Bahall, M Seemungal, T Khan, K Legall, G

Katija Lila Khan

BMC Health Services Research





BACKGROUND: Cardiovascular disease remains the most common cause of death. However, effective and timely secondary care contributes to improved quality of life, decreased morbidity and mortality. This study analyzed the medical care of patients in a resource limiting country with a first presentation of acute myocardial infarction (AMI). METHODS: A cross-sectional retrospective study was conducted on first time AMI patients admitted between March 1st 2011 and March 31st 2015 to the only tertiary public hospital in a resource limiting country, Trinidad. Relevant data were obtained from all confirmed AMI patients. RESULTS: Data were obtained from 1106 AMI patients who were predominantly male and of Indo Trinidadian descent. Emergency treatment included aspirin (97.2%), clopidogrel (97.2%), heparin (81.3%) and thrombolysis (70.5% of 505 patients with ST elevation MI), but none of the patients had primary angioplasty. Thrombolysis was higher among younger patients and in men.
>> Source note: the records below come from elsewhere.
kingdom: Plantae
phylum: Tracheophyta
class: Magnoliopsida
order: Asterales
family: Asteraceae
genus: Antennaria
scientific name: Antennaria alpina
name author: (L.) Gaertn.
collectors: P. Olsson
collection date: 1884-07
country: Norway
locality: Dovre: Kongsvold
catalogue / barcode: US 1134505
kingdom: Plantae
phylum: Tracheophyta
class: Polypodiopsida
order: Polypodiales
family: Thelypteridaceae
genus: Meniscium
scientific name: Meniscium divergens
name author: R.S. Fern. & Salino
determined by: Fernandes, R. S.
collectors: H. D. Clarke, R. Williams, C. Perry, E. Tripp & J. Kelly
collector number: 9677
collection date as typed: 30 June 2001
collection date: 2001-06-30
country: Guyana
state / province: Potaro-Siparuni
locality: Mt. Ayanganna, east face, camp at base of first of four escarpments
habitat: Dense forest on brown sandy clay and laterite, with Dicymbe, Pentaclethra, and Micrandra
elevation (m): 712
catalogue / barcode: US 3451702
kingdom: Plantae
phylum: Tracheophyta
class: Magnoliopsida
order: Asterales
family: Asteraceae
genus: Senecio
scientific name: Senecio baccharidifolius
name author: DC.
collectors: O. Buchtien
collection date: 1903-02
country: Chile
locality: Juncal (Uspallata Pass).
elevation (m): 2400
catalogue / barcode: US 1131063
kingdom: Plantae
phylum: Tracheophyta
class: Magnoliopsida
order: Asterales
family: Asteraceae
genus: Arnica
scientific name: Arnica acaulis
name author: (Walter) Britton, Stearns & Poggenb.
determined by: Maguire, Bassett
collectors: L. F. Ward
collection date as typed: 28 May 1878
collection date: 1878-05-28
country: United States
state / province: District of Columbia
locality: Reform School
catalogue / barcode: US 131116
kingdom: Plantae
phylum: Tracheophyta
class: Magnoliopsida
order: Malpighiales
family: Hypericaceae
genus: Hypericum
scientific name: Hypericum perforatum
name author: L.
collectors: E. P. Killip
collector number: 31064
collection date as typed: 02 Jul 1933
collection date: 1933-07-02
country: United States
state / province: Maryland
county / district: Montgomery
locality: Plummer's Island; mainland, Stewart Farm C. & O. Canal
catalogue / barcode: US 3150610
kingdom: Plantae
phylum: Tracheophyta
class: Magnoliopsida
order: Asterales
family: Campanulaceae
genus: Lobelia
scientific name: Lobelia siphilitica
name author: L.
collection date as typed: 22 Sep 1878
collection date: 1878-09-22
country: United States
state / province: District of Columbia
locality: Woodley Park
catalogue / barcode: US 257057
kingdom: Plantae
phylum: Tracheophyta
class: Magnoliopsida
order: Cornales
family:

There were no differences in age, sex, and ethnicity in all other treatments. Of the 360 patients with recorded times, 41.1% arrived at the hospital within 4?h. The proportion of patients receiving thrombolysis (door to needle time) within 30?min was 57.5%. In-patient treatment medication included: aspirin (87.1%), clopidogrel (87.2%), beta blockers (76.5%), ACEI (72.9%), heparin (80.6%), and simvastatin (82.5%). Documentation of risk stratification, use of angiogram and surgical intervention, initiation of cardiac rehabilitation (CR), and information on behavioral changes were rare. Electrocardiogram (ECG) and cardiac enzyme tests were universally performed, while echocardiogram was performed in 57.1% of patients and exercise stress test was performed occasionally. Discharge treatment was limited to medication and referrals for investigations. Few patients were given lifestyle and activity advice and referred for CR. The in-hospital death rate was 6.5%. There was a significantly higher relative risk of in-hospital death for non-use of aspirin, clopidogrel, simvastatin, beta blockers, and heparin, but not ACE inhibitors and nitrates. CONCLUSIONS: Medication usage was high among AMI patients. However, there was very minimal use of non-pharmacological measures. No differences were found in prescribed medication by age, sex, or ethnicity, with the exception of thrombolysis.